In order to meet growing demand for meat production, Beta Hatch industrializes insect production to provide livestock feed with the goal of being a more sustainable and predictable feed.
"The whole area is built on production of food and we really like that because that's the core business of what we do. We're excited to be in a community where we have that in common with our neighbors," said Emery.
"I have family over here so my business and I have been coming to the Wenatchee area for almost a decade to visit and explore, and we just really love this place," said Emery. "We see the area as a lot more affordable to have a manufacturing business versus being in Seattle right now. We really are excited because of the combination of economically making sense and also being in a farming community."

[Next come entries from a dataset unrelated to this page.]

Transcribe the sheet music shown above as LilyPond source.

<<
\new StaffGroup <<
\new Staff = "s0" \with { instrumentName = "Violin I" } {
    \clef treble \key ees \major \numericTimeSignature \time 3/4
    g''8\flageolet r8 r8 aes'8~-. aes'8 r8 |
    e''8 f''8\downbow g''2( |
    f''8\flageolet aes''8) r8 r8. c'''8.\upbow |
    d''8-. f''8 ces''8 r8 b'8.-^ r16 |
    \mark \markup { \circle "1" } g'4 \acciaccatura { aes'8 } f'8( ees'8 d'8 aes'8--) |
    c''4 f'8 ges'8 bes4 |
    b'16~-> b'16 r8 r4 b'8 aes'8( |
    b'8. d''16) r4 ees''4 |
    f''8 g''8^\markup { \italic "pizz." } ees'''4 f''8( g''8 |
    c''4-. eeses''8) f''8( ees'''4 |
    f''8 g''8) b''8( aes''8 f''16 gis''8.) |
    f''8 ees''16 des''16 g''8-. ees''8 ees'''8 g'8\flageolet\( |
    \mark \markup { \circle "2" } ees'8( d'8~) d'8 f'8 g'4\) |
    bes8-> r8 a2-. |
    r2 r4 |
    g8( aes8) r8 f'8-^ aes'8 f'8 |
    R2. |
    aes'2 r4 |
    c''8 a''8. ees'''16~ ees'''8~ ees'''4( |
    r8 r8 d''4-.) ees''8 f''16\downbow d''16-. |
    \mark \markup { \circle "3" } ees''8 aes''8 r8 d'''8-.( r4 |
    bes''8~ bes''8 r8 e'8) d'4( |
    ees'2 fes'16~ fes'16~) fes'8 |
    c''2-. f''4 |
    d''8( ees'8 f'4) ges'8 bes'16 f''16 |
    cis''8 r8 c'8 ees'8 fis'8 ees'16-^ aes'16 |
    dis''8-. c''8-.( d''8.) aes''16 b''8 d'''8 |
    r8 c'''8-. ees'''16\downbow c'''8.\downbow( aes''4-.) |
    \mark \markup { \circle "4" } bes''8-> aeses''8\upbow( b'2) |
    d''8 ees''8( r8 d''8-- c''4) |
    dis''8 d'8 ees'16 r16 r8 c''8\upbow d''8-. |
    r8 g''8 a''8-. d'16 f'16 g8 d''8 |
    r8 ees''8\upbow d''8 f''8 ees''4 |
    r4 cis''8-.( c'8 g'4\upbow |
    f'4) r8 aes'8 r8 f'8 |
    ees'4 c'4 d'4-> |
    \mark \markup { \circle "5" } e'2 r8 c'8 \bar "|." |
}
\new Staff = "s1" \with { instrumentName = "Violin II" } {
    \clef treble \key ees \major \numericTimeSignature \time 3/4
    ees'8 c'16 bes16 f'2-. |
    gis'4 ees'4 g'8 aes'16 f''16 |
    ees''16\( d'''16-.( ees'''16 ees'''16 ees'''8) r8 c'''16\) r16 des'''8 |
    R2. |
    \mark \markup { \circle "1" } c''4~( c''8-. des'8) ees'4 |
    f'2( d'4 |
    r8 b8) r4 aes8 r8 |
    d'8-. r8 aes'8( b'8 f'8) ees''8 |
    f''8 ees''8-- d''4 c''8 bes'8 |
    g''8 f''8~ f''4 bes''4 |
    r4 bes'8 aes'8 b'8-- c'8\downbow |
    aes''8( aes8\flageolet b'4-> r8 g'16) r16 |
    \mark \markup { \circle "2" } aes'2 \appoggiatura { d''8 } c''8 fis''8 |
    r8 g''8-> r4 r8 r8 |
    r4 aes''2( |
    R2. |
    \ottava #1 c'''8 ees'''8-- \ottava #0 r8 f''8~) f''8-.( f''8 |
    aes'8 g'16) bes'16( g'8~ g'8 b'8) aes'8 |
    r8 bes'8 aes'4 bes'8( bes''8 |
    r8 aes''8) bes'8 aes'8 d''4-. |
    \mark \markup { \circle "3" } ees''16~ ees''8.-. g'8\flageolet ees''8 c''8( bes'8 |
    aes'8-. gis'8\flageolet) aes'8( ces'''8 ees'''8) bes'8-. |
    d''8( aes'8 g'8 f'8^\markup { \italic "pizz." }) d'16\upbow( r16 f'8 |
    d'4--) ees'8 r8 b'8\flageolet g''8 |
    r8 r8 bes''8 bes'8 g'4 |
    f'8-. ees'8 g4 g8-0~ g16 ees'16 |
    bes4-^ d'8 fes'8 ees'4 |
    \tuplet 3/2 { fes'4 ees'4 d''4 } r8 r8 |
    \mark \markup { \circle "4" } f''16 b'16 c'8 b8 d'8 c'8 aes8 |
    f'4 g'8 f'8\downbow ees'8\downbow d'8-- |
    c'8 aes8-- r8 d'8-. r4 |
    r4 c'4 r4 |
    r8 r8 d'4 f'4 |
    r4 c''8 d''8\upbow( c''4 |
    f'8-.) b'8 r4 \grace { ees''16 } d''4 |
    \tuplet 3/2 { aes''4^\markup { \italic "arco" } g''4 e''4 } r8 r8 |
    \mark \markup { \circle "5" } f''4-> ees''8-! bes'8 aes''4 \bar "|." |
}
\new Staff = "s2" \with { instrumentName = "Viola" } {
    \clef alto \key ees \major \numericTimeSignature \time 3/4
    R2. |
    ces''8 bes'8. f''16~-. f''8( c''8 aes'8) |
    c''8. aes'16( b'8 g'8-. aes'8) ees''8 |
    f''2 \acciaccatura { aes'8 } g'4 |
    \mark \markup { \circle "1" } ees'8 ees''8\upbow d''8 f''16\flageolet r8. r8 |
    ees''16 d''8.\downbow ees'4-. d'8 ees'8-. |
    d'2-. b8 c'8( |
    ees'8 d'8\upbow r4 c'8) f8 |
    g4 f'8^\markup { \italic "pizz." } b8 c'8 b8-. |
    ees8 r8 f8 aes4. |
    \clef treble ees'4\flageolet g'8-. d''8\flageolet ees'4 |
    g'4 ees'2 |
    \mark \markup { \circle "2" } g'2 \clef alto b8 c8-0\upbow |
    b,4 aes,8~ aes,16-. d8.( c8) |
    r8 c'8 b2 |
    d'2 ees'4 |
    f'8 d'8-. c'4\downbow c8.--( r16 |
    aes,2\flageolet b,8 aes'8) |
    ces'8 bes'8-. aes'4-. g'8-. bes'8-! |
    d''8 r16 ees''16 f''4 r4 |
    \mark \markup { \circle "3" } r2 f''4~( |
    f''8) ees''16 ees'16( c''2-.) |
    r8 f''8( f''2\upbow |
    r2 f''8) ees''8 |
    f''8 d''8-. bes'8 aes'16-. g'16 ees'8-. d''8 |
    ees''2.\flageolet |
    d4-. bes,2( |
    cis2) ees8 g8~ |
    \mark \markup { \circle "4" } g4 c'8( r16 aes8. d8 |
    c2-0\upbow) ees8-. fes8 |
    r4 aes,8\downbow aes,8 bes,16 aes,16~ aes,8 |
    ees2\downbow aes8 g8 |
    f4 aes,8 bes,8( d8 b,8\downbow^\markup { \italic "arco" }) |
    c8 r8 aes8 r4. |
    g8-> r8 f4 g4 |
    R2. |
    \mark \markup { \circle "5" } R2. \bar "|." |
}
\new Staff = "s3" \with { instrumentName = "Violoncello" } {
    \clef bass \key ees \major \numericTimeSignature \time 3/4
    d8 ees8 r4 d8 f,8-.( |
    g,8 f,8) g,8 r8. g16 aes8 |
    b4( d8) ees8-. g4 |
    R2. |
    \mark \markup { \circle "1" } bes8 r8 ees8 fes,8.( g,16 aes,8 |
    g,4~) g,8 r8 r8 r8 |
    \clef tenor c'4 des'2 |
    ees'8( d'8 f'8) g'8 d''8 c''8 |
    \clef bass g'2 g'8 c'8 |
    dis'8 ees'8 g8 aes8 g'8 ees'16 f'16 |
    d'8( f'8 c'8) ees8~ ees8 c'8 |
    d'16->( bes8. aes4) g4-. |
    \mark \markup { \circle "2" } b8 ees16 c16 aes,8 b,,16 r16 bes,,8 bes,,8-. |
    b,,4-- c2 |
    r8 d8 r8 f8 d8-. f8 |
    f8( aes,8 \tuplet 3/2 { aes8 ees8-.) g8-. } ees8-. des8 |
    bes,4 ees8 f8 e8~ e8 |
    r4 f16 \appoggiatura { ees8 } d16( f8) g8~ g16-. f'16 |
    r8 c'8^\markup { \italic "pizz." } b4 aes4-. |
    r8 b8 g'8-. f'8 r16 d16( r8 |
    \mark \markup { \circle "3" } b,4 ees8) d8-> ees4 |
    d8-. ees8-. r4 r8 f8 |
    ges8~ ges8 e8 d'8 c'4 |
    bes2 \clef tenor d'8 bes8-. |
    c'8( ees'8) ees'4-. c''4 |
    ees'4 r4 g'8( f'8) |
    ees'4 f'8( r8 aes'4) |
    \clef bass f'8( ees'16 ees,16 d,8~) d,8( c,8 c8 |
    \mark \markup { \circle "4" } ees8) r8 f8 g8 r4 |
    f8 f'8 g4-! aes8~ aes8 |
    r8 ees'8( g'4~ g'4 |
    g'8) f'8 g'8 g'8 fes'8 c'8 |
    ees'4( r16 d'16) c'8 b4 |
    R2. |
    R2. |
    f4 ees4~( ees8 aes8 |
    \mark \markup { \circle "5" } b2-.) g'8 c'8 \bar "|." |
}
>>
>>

According to Emery, the company is expecting to hire between 10 to 20 people in the immediate forecast. Following its first year in Cashmere, Emery estimates dozens of more jobs will be available.
"By 2050, we will need to double global meat production to keep up with growing demand. The current means of producing livestock feed are inefficient and costly," stated the company via its website.
Beta Hatch also lists these facts:
• 30% of crop production goes to feed livestock.
• Up to 60% of feed and food is wasted
• makes up 50% of the cost of our meat."
"As our community grows, the value of "a better quality of life" continues. So frequently visitors stop in looking to relocate and request visitor or real estate information. Securing diverse economic development and growth in Cashmere promotes a vibrant and visible community," said Imperato.